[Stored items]
────────
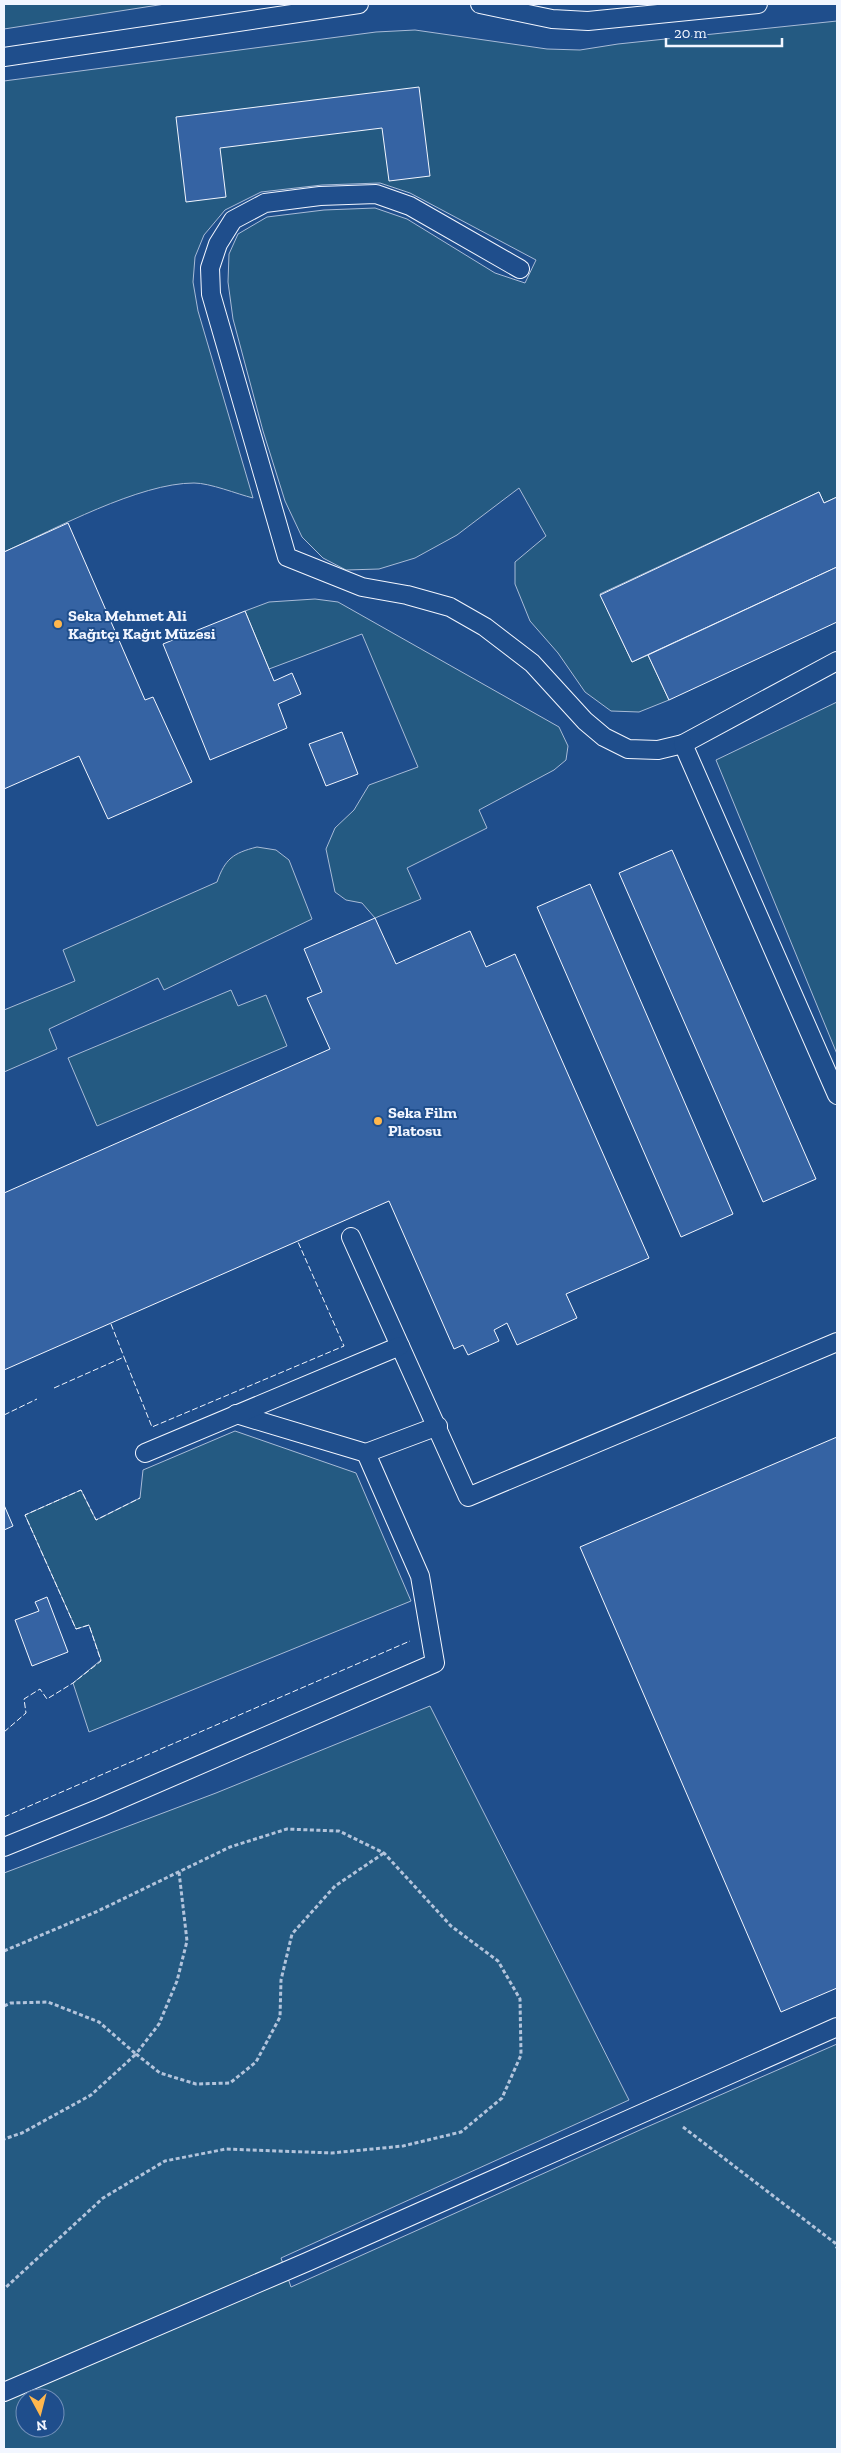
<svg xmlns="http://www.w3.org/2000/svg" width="841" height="2453" font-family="'Zilla Slab',serif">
  <rect width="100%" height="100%" fill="#1f4e8c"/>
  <!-- green -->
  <g fill="#245a82" stroke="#a8bbd7" fill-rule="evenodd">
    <path d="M4 4H165L4 29Z"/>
    <path d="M837 21V497L824 503 819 492 600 594 632 662 648 655 669 700 639 712 611 711 585 692 558 653 530 621 515 584V562L546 536 519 488 457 535 415 558 379 569 346 570 323 558 302 537 285 501 263 431 233 319 228 282 229 254 238 234 267 217 324 210 375 208 407 219 495 273 525 283 536 260 410 193 380 183 322 185 261 192 225 210 204 235 195 257 193 282 198 311 253 498C237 494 210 483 194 483 139 483 55 529 4 552V81L376 32 415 30 547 49 580 50 618 44Z"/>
    <path d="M315 599 338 602 559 727 568 746 566 760 554 770 479 810 487 828 407 868 421 899 375 918 362 903 346 900 335 892 326 849 335 828 354 810 369 785 418 767 362 634 269 669 245 611 269 602Z"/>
    <path d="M837 702V1054L716 760Z"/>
    <path d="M257 847 276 850 289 860 312 919 164 990 158 978 49 1029 57 1049 4 1072V1010L75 981 63 950 217 882C225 859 233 853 257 847Z"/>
    <path d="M231 990 238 1006 266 995 287 1046 97 1126 68 1058Z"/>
    <path d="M235 1431 356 1473 411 1601 89 1732 73 1683 101 1660 89 1625 76 1629 25 1515 81 1490 96 1520 140 1498 143 1470Z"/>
    <path d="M430 1706 629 2100 281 2258 291 2287 640 2130 837 2044V2449H4V1873L216 1793ZM25 2398H55V2428H25Z"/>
  </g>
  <!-- building -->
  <g fill="#3563a3" stroke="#f2f6ff">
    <path d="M419 87 430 176 389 181 382 128 220 148 226 197 186 202 176 117Z"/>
    <path d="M819 492 824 503 837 497V567L632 662 600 595Z"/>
    <path d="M68 523 145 700 153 697 192 782 108 819 79 756 4 789V552Z"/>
    <path d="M837 567V622L669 700 648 655Z"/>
    <path d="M245 611 274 681 292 673 301 694 278 704 287 728 210 760 163 644Z"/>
    <path d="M342 732 358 774 326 786 309 744Z"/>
    <path d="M672 850 816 1179 763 1202 619 873Z"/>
    <path d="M590 884 733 1214 681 1237 537 907Z"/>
    <path d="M375 918 396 964 470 931 486 967 515 954 649 1258 566 1294 577 1318 517 1345 507 1323 494 1330 499 1341 468 1355 463 1345 454 1349 389 1201 4 1370V1193L330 1049 307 998 322 992 304 949Z"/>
    <path d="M837 1437V1988L781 2012 580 1547Z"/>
    <path d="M4 1505 13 1526 4 1530Z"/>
    <path d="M47 1597 68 1652 32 1666 15 1620 39 1611 35 1602Z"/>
  </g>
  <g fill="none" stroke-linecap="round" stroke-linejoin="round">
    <defs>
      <g id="lane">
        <path d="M480 4 552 19 588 21 758 4"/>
        <path d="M4 57 359 4"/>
        <path d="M520 269 410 206 376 194 320 196 265 203 233 220 218 244 210 268 211 294 287 557 362 587 407 595 450 607 485 627 532 663 585 721 604 737 628 749 658 750 683 744 837 661"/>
        <path d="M683 744 837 1095"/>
        <path d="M351 1237 468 1497 837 1342"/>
        <path d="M236 1414 366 1453 438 1426"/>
        <path d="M145 1453 400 1346"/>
        <path d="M4 1847 100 1808 435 1663 420 1576 366 1453"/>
        <path d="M4 2392 307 2262 837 2027"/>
      </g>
    </defs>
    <!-- lane casing -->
    <use href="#lane" stroke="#f2f6ff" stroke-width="20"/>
    <!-- path -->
    <g stroke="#b3c4dc" stroke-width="3" stroke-dasharray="4 2.5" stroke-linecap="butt">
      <path d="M179 1872 187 1941 177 1981 159 2024 136 2054 160 2073 196 2084 230 2083 256 2062 280 2017 281 1980 292 1934 335 1886 384 1853"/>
      <path d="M4 1951 98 1911 230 1847 287 1829 339 1831 384 1853 451 1926 498 1961 520 1999 521 2055 502 2098 461 2132 403 2146 332 2153 226 2149 165 2161 103 2198 4 2289"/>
      <path d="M4 2006 11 2003 48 2002 99 2022 136 2054 91 2095 22 2133 4 2139"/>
      <path d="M683 2127 835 2243 837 2248"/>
    </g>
    <!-- lane -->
    <use href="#lane" stroke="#1f4e8c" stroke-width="18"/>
    <!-- fence -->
    <g stroke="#f2f6ff" stroke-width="1" stroke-dasharray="6 2.5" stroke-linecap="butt">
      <path d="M111 1324 124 1357"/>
      <path d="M54 1388 124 1357 152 1427 344 1346 298 1242"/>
      <path d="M4 1415 37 1399"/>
      <path d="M4 1732 26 1713 24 1699 40 1689 47 1699 73 1683 101 1661 89 1625 76 1629 25 1515 81 1490 96 1520 140 1498"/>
      <path d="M4 1817 410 1641"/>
    </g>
  </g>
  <!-- markers -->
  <g fill="#ffb74d" stroke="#1f4e8c" stroke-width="2">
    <circle cx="58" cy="624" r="5"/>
    <circle cx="378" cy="1121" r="5"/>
  </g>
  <g text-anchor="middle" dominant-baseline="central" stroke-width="4" stroke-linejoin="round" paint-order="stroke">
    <!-- poi labels -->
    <g font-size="16" font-weight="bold" fill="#f2f6ff" stroke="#1f4e8c" text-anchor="start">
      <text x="68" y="615">Seka Mehmet Ali<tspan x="68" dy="18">Kağıtçı Kağıt Müzesi</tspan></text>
      <text x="388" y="1112">Seka Film<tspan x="388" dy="18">Platosu</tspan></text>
    </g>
  </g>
  <!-- border -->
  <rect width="841" height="2453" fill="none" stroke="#f2f6ff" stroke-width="10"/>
  <!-- north arrow -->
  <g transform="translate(40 2413) rotate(173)"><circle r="24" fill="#1f4e8c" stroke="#7391ba"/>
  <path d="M0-4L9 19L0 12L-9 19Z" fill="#ffb74d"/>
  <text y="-8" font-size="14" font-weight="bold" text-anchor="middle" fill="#f2f6ff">N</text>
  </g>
  <!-- scale -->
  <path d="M666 38v8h116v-8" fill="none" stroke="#f2f6ff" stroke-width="2.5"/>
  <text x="674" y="38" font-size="15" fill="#f2f6ff" stroke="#1f4e8c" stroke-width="4" paint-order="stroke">20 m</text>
</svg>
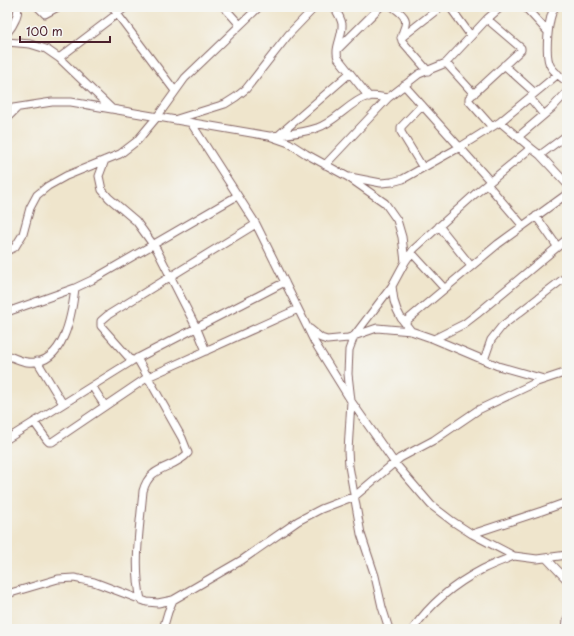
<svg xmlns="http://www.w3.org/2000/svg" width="574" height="636" viewBox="0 0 574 636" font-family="'Playpen Sans',sans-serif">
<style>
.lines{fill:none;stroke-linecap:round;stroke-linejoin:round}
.street-casing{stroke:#846463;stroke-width:9}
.street{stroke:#fff;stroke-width:7}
</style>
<rect width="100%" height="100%" fill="#f6f6f2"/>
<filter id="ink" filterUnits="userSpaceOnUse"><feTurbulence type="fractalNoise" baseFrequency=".025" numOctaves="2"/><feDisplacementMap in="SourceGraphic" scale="8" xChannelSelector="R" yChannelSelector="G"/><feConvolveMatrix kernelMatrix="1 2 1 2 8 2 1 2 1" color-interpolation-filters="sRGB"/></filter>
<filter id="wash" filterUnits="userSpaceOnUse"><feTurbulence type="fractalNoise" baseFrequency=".012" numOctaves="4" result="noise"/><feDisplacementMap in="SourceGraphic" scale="16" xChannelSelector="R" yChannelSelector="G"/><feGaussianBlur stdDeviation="0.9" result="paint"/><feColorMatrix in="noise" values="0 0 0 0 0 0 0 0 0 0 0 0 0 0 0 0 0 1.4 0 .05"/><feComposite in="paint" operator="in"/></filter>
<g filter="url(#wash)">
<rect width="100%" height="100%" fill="#efe5cc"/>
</g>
<g filter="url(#ink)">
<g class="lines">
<defs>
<path id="street" d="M38,7L45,14L58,7
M112,7L175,91
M224,7L240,25
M334,7C337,12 341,18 342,24C343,36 334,48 338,58L369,97
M393,7C397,10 403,14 405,19C408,27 399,33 402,41L428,71
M450,7L471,36
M525,7L548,32
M555,7C548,17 544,57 551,67C555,73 562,78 567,82
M487,19L521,48V50L469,98V101L492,127
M7,33C13,26 18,17 18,7
M401,38L438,9
M7,42L30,44L46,49L59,58L111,108
M338,49L380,7
M59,58L126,7
M446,63L474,94
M504,65L535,93
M404,85L490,181
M530,98L544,115
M422,105L401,127V132L423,168
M7,109L52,102H71L269,136L289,143L306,154L348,177L385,203L397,220L402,237L405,262
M7,118L17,108
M177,119L225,104L236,97L246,89L289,34L315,7
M500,122L531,148L540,155L567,184
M191,123L256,224L315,343L351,401L394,462L431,505L452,521L472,534L514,556L537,559L567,555
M280,134L350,73
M272,136C286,134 303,133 317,128C334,123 351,101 366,97C373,95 381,97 388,98
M518,137L552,108L567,92
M540,155L567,135
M105,160L99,176L102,190L109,198L136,221L157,250L197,329L206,351
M325,165L388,98L419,74L446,63L487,19L501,7
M350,177L381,183L392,182L403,179L460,147L500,122L558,74
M487,184L523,226
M536,216L557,246
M439,226L471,266
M7,251L15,247L23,234L30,208L37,195L48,186L66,176L120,154L137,141L157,117L185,78L259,7
M412,253L444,288
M7,312L75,288L92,280L237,196
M405,322L498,244L567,194
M310,329L321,338L327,340L348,338L377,328L411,331L434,339L498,366L544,379
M411,331L401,318L397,310L394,301L392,286L405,262L414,249L475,194L531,148
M434,339L464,324L477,314L567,239
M7,355C14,358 20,361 27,362C64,367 72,314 75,288
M137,358L182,438L188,453C173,470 150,464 143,491C140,527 133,564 141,600
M484,360L491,340L502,326L567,276
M37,361L63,404
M132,361L101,326V321L108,315L256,224
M92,386L105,406
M34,422L47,440L49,442H52L148,377L298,309
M7,439L132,361L285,282
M472,534L542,511L567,502
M547,559L567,580
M7,594L58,579L74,578L94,582L147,602L158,603L173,600L242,560L298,521L321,509L355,496L400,458L434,440L478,410L537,382L567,372
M163,629L168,612L173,600
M389,629L382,607L375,576L361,534L349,466L348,451L351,401L348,374L349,350L354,336L392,286
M413,629C430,604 456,583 483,569C493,564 504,560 514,556
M566,629L567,620"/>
</defs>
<!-- street casing -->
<use href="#street" class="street-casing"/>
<!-- street -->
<use href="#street" class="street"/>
</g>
</g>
<!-- margin -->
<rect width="574" height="636" fill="none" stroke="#f6f6f2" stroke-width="24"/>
<!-- scale -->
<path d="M20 36v6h90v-6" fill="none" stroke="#4a1f2b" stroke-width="2"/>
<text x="26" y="36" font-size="12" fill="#4a1f2b" stroke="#f6f6f2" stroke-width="3" paint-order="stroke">100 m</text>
</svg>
────────
:: What is being asked ::
Only lines that contain "middle" are needed, so copy each of them from the data.

:: Exercise response ::
  <g text-anchor="middle" dominant-baseline="central" stroke-width="4" stroke-linejoin="round" paint-order="stroke">
  <text y="-8" font-size="14" font-weight="bold" text-anchor="middle" fill="#f2f6ff">N</text>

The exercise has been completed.